#### PROBLEM REQUIREMENTS
Repeat every record exactly as given.

#### SUPPLIED RECORDS
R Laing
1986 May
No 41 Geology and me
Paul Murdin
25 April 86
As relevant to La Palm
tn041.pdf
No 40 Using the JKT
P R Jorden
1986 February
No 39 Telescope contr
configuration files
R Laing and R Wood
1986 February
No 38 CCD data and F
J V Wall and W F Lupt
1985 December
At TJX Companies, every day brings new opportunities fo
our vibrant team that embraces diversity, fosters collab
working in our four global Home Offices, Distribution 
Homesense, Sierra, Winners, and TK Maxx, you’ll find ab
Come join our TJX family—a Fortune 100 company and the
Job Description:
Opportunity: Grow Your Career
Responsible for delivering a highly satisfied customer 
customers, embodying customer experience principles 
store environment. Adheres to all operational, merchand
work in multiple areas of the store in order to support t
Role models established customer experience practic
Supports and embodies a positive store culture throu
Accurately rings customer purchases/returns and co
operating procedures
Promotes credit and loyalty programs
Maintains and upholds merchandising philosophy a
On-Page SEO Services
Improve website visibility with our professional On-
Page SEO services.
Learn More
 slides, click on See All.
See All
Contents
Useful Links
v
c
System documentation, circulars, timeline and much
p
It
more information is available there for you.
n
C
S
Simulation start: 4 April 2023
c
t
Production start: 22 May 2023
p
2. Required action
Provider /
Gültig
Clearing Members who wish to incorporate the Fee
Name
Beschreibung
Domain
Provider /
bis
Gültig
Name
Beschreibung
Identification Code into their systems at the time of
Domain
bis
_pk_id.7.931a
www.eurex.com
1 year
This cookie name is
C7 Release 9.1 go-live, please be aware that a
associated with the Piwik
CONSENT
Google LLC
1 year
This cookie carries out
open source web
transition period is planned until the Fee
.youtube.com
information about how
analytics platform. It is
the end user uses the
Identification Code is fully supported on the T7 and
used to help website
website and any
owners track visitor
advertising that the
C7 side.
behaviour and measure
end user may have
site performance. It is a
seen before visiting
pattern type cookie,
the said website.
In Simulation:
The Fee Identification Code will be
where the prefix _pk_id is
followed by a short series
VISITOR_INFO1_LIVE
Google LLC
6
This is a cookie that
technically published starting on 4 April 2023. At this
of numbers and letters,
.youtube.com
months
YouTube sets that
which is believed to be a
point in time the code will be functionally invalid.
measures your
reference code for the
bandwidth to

#### ANSWER BOX
R Laing
1986 May
No 41 Geology and me
Paul Murdin
25 April 86
As relevant to La Palm
tn041.pdf
No 40 Using the JKT
P R Jorden
1986 February
No 39 Telescope contr
configuration files
R Laing and R Wood
1986 February
No 38 CCD data and F
J V Wall and W F Lupt
1985 December
At TJX Companies, every day brings new opportunities fo
our vibrant team that embraces diversity, fosters collab
working in our four global Home Offices, Distribution 
Homesense, Sierra, Winners, and TK Maxx, you’ll find ab
Come join our TJX family—a Fortune 100 company and the
Job Description:
Opportunity: Grow Your Career
Responsible for delivering a highly satisfied customer 
customers, embodying customer experience principles 
store environment. Adheres to all operational, merchand
work in multiple areas of the store in order to support t
Role models established customer experience practic
Supports and embodies a positive store culture throu
Accurately rings customer purchases/returns and co
operating procedures
Promotes credit and loyalty programs
Maintains and upholds merchandising philosophy a
On-Page SEO Services
Improve website visibility with our professional On-
Page SEO services.
Learn More
 slides, click on See All.
See All
Contents
Useful Links
v
c
System documentation, circulars, timeline and much
p
It
more information is available there for you.
n
C
S
Simulation start: 4 April 2023
c
t
Production start: 22 May 2023
p
2. Required action
Provider /
Gültig
Clearing Members who wish to incorporate the Fee
Name
Beschreibung
Domain
Provider /
bis
Gültig
Name
Beschreibung
Identification Code into their systems at the time of
Domain
bis
_pk_id.7.931a
www.eurex.com
1 year
This cookie name is
C7 Release 9.1 go-live, please be aware that a
associated with the Piwik
CONSENT
Google LLC
1 year
This cookie carries out
open source web
transition period is planned until the Fee
.youtube.com
information about how
analytics platform. It is
the end user uses the
Identification Code is fully supported on the T7 and
used to help website
website and any
owners track visitor
advertising that the
C7 side.
behaviour and measure
end user may have
site performance. It is a
seen before visiting
pattern type cookie,
the said website.
In Simulation:
The Fee Identification Code will be
where the prefix _pk_id is
followed by a short series
VISITOR_INFO1_LIVE
Google LLC
6
This is a cookie that
technically published starting on 4 April 2023. At this
of numbers and letters,
.youtube.com
months
YouTube sets that
which is believed to be a
point in time the code will be functionally invalid.
measures your
reference code for the
bandwidth to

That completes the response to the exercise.